QuickTake Q&A: Why Layoffs Are Dire for Foreign Laborers in Gulf

The plight of nearly 16,000 South Asia workers abandoned in camps by employers in Saudi Arabia has drawn attention to the kafala system of migrant labor sponsorship practiced in Gulf Arab states. The declared aim of the system is to regulate non-national workers. But many migrant laborers have to hand over their passports (despite laws forbidding the practice) and stay in their employers’ good graces to maintain legal residency, a situation that creates rampant opportunities for exploitation. If things go bad, workers can’t go home unless their employers arrange and pay for exit visas, which they don’t always do. That’s what happened to the 7,700 Indian and 8,000 Pakistani workers who found themselves languishing in camps without food, water or visas to leave the kingdom. Many had been employed by construction companies hit by the downturn in oil prices.

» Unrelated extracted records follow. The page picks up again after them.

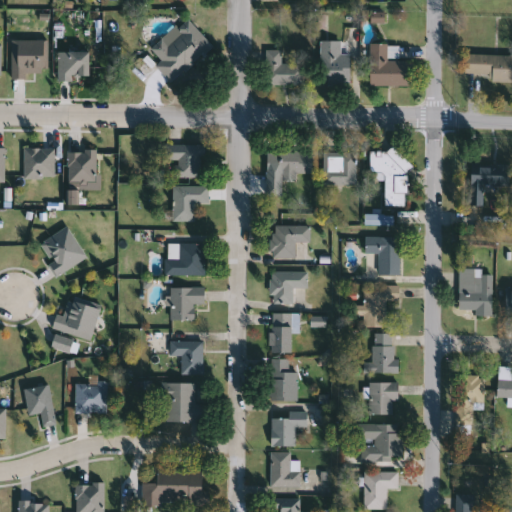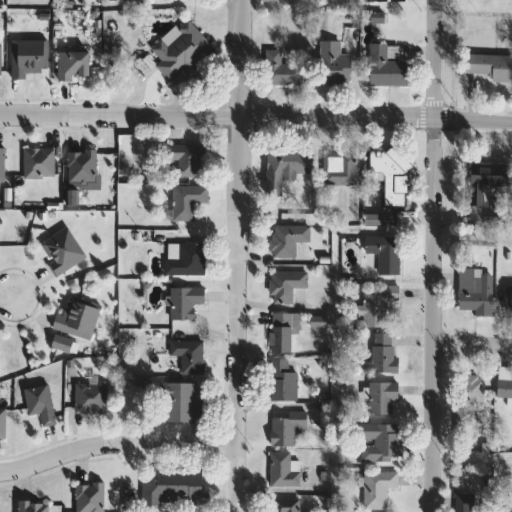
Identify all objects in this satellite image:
building: (178, 51)
building: (178, 52)
building: (26, 58)
building: (26, 58)
building: (70, 67)
building: (70, 67)
building: (489, 67)
building: (489, 67)
building: (332, 68)
building: (332, 68)
building: (384, 68)
building: (385, 69)
building: (280, 70)
building: (280, 71)
road: (52, 115)
road: (308, 118)
building: (184, 160)
building: (184, 161)
building: (36, 163)
building: (36, 163)
building: (286, 164)
building: (286, 164)
building: (1, 165)
building: (1, 165)
building: (79, 167)
building: (79, 167)
building: (338, 169)
building: (338, 169)
building: (388, 174)
building: (388, 175)
building: (483, 181)
building: (483, 181)
building: (184, 202)
building: (185, 202)
building: (376, 221)
building: (376, 221)
building: (284, 240)
building: (285, 240)
building: (59, 252)
building: (60, 253)
building: (382, 254)
road: (236, 255)
building: (383, 255)
road: (433, 255)
building: (182, 260)
building: (183, 261)
building: (283, 286)
building: (284, 286)
building: (473, 292)
building: (473, 292)
road: (10, 296)
building: (507, 299)
building: (507, 299)
building: (182, 302)
building: (182, 303)
building: (374, 305)
building: (375, 305)
building: (75, 319)
building: (76, 320)
building: (279, 334)
building: (279, 334)
building: (59, 344)
building: (59, 344)
road: (472, 344)
building: (379, 353)
building: (379, 354)
building: (184, 358)
building: (184, 358)
building: (280, 381)
building: (280, 381)
building: (504, 388)
building: (504, 389)
building: (466, 397)
building: (88, 398)
building: (88, 398)
building: (380, 398)
building: (380, 398)
building: (467, 398)
building: (37, 404)
building: (178, 404)
building: (178, 404)
building: (38, 405)
building: (1, 424)
building: (1, 424)
building: (284, 429)
building: (285, 429)
building: (378, 443)
building: (378, 443)
road: (116, 445)
building: (281, 470)
building: (281, 470)
building: (173, 487)
building: (173, 488)
building: (375, 489)
building: (375, 489)
building: (87, 497)
building: (87, 497)
building: (461, 503)
building: (461, 503)
building: (284, 505)
building: (284, 505)
building: (31, 507)
building: (31, 507)
building: (503, 510)
building: (503, 510)
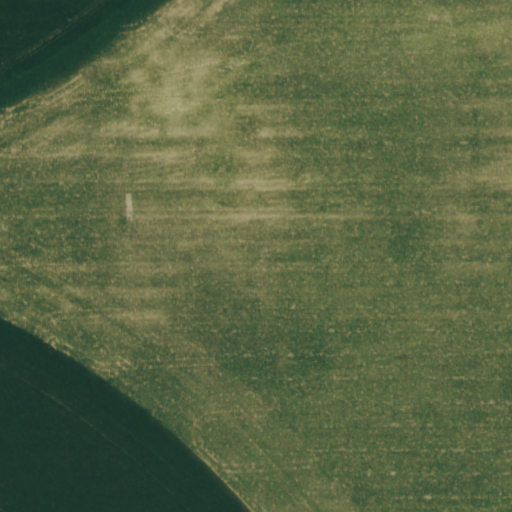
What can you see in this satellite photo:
crop: (256, 256)
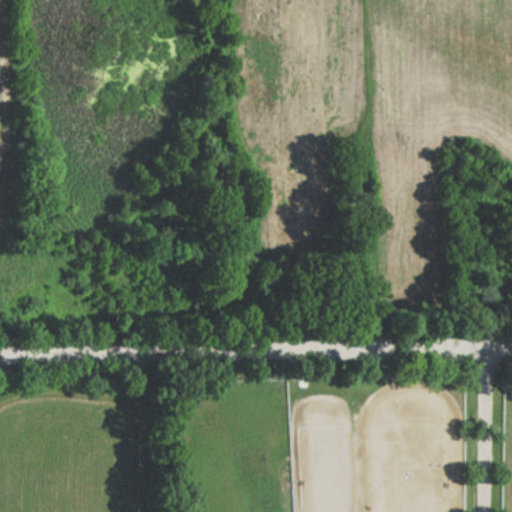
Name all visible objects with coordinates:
road: (256, 349)
road: (484, 428)
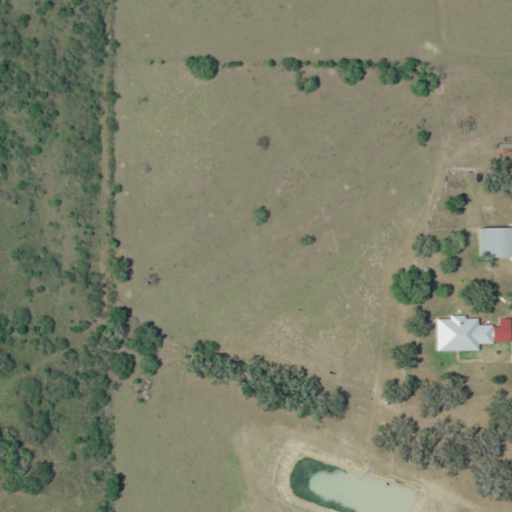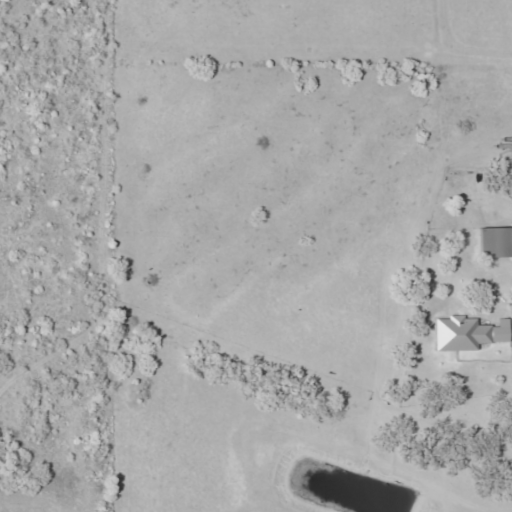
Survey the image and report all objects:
building: (495, 237)
building: (493, 241)
building: (469, 328)
building: (458, 333)
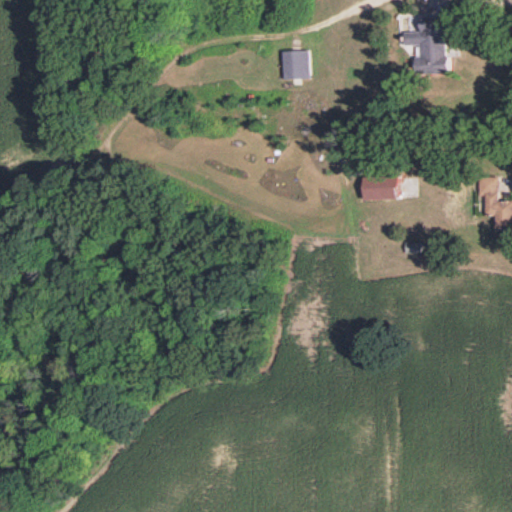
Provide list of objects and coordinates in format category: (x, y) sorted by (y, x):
building: (431, 41)
building: (296, 62)
building: (382, 189)
building: (496, 200)
crop: (338, 404)
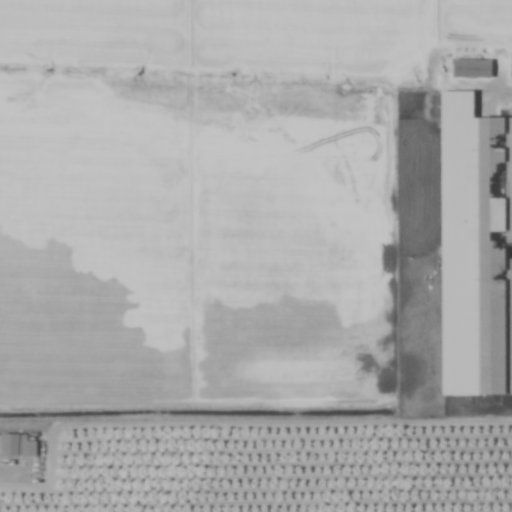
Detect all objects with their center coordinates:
building: (471, 69)
road: (502, 95)
building: (475, 250)
building: (17, 446)
road: (15, 473)
building: (10, 497)
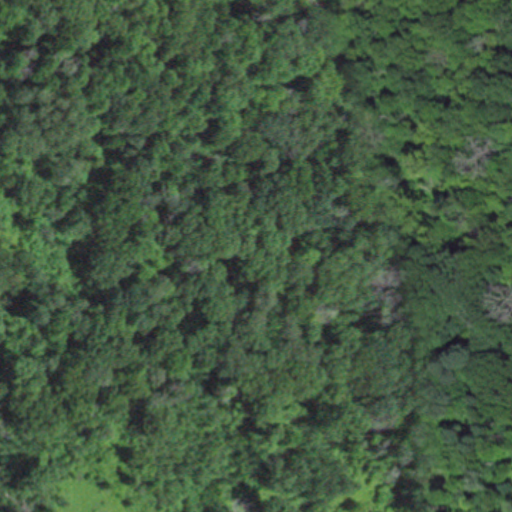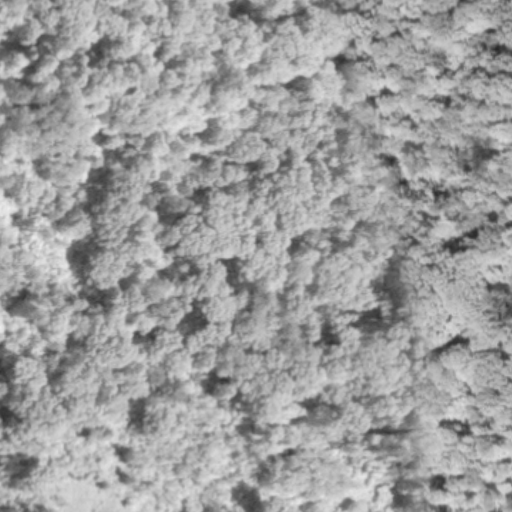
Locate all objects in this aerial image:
park: (256, 256)
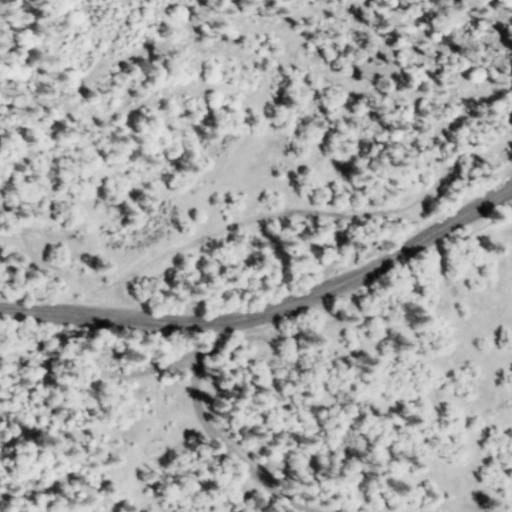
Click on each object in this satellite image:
road: (275, 313)
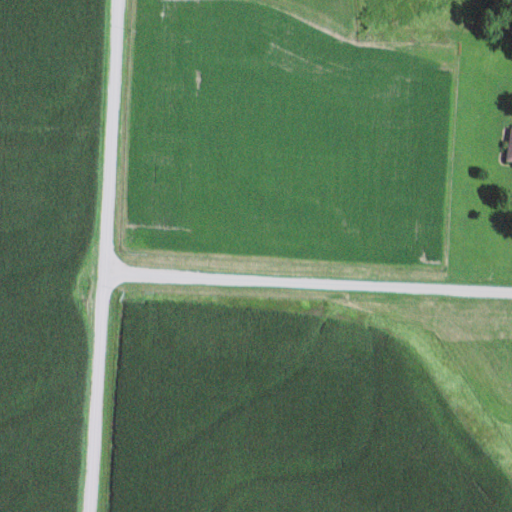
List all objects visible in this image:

1. Where does the kafala system come from?

During the oil boom of the 1970s, Arab Gulf states began importing large numbers of foreign workers to build infrastructure quickly and cheaply, and to provide services for their suddenly prospering societies. Kafala is derived from Arabic words meaning guardian and taking responsibility for another person. The six nations of the Gulf Cooperation Council -- Saudi Arabia, Kuwait, Bahrain, Qatar, Oman and the United Arab Emirates -- are most closely associated with the practice.

2. How does it work?

Under kafala, a foreign worker needs a kafeel, or sponsor, to take a job in an Arab Gulf nation. Recruiters bring in low-wage workers for service jobs, construction work and domestic labor. Rules vary by country but almost always favor employers. There have been frequent complaints about employers confiscating workers’ passports and not paying them; some women domestics have been sexually abused and forced into prostitution. The U.S. State Department and international groups such as Human Rights Watch have documented cases of exploitation and urged reforms of the system.

3. What’s in it for the workers?

Money. In countries including India, Egypt, Pakistan, the Philippines and Bangladesh, remittances from expatriates working in the Gulf region account for significant chunks of gross domestic product. Impoverished families use it as a way to pay for children’s education, build homes or pay for marriages. Saudi Arabia had the second-largest remittances outflow in 2014 after the U.S., according to the latest World Bank data.

4. What has Saudi Arabia done to change its labor laws?

New labor regulations enacted last year made it easier for companies to terminate or reassign employees who are Saudi citizens, reducing the incentive to rely on foreign workers. The Saudi government raised fines on employers that confiscate passports or fail to pay salaries on time. Domestic workers, mostly migrant women who work in family homes, are excluded from labor law protection, according to Human Rights Watch.

5. Where else is this an issue?

In Qatar, where foreign workers are building stadiums for soccer’s 2022 World Cup, human-rights groups have produced scathing reports on the conditions facing migrant workers. Though Bahrain vowed in 2009 that it would abolish the kafala system, abuses have been reported since then. Human Rights Watch says foreigners employed as maids in Oman are treated almost like slaves. Just last month, Kuwait announced it had set a minimum monthly wage for its large foreign workforce of maids. Saudi Arabia, Qatar, Oman and Kuwait are on a U.S. State Department list of countries whose governments do not fully meet the minimum standards of the U.S. Trafficking Victims Protection Act, and where “the absolute number of victims of severe forms of trafficking is very significant or is significantly increasing.”